◆ Work to complete ◆
Count the lines in the items below that contain the string "source", treating uppercase and lowercase letters as distinct. Give only the resulting number.

◆ Material provided ◆
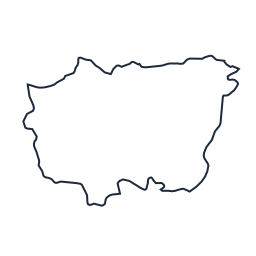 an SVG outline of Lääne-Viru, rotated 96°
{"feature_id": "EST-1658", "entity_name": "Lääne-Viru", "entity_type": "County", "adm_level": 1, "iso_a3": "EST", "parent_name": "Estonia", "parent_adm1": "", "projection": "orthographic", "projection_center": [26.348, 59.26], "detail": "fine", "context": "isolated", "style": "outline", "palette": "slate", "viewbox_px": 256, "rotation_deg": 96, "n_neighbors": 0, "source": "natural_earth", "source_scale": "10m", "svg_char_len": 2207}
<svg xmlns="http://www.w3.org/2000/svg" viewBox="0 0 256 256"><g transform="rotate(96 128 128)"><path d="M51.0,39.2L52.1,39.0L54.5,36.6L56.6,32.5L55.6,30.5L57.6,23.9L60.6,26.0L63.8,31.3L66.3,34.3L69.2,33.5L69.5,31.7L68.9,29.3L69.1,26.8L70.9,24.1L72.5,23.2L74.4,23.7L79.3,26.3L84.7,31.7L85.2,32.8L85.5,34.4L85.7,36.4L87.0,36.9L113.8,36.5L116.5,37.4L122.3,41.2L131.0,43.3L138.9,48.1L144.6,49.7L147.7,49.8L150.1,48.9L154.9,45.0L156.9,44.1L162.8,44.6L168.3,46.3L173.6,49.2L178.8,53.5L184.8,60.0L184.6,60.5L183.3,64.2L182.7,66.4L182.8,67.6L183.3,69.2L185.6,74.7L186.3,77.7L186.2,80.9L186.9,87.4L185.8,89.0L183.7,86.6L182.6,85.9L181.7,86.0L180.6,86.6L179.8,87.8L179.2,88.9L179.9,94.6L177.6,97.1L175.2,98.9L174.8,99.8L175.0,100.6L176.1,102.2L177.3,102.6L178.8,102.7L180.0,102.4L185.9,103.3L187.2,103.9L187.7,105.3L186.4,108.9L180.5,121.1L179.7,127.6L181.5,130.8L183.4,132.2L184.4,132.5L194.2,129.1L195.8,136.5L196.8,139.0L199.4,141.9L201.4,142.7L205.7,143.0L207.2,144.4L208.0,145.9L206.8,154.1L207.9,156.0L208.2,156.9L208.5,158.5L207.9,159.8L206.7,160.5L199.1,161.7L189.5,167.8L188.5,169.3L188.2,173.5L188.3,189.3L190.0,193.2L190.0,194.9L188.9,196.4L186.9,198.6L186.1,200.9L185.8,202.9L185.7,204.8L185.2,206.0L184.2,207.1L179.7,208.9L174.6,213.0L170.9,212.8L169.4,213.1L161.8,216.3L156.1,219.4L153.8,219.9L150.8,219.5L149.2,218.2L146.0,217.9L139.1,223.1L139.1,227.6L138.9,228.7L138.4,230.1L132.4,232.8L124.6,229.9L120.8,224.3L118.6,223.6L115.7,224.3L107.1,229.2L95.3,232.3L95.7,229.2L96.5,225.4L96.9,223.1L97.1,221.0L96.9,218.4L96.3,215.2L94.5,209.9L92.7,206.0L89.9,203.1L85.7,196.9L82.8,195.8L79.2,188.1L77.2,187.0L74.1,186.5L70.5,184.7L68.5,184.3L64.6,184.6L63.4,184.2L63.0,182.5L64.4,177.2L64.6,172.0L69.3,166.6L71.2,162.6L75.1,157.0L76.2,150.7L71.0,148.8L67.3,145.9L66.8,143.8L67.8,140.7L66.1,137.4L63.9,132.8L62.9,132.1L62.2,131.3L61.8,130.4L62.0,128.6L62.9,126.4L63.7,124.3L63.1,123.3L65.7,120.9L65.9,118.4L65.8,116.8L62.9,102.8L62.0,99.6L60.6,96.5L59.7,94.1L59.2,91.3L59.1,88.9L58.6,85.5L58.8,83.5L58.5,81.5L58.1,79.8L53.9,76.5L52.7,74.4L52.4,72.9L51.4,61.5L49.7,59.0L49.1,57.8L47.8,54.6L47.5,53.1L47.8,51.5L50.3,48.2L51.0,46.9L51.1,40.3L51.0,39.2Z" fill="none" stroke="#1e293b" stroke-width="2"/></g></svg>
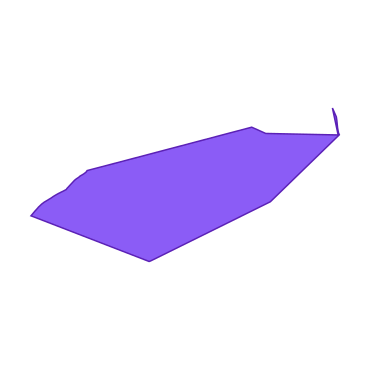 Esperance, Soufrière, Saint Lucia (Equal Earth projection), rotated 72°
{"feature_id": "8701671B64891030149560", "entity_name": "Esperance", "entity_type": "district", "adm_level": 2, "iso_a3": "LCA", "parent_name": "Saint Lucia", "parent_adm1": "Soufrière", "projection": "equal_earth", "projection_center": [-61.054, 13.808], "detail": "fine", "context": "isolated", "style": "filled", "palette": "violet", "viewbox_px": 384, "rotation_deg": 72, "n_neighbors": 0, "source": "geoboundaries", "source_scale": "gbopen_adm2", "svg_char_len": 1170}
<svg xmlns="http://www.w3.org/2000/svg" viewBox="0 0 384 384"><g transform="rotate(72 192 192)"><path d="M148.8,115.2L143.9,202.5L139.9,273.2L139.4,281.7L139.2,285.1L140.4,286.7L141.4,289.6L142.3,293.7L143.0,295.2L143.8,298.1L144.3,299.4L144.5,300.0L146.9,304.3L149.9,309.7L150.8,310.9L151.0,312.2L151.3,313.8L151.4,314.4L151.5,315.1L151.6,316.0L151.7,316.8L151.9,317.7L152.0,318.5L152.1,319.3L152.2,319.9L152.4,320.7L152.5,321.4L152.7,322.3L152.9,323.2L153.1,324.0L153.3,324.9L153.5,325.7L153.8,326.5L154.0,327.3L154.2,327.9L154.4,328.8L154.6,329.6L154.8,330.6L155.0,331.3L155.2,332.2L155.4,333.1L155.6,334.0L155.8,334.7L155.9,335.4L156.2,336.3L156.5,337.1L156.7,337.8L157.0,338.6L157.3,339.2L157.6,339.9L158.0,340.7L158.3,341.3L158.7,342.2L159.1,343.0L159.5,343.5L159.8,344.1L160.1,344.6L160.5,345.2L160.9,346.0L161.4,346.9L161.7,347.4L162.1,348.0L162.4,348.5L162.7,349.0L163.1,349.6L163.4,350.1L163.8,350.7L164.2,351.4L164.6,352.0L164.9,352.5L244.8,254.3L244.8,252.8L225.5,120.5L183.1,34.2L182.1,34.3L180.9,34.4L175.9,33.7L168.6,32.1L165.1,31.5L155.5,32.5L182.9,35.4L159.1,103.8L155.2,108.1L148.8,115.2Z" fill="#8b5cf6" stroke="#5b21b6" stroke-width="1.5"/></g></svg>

◆ Result of this exercise ◆
2